# [What the exercise asks]
Your answer should be the lines of the material that include the word "Durumu".

# [Data for processing]
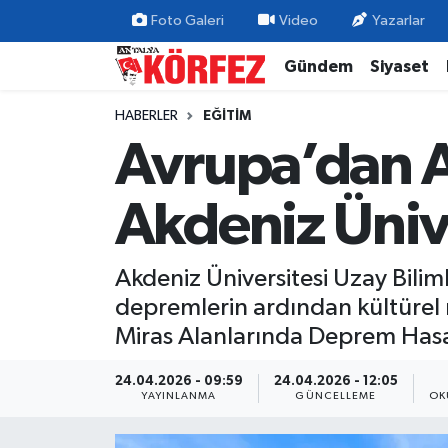
Foto Galeri
Video
Yazarlar
Gündem
Siyaset
Gündem
Nöbetçi Eczaneler
HABERLER
EĞITIM
Siyaset
Hava Durumu
Avrupa’dan A
Yerel Yönetim
Trafik Durumu
Akdeniz Ünive
Ekonomi
Süper Lig Puan Durumu ve Fikstür
Akdeniz Üniversitesi Uzay Bilim
Spor
Tüm Manşetler
depremlerin ardından kültürel m
Yaşam
Son Dakika Haberleri
Miras Alanlarında Deprem Hasar
Asayiş
Haber Arşivi
24.04.2026 - 09:59
24.04.2026 - 12:05
YAYINLANMA
GÜNCELLEME
OK
Dünya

# [Answer box]
Hava Durumu
Trafik Durumu
Süper Lig Puan Durumu ve Fikstür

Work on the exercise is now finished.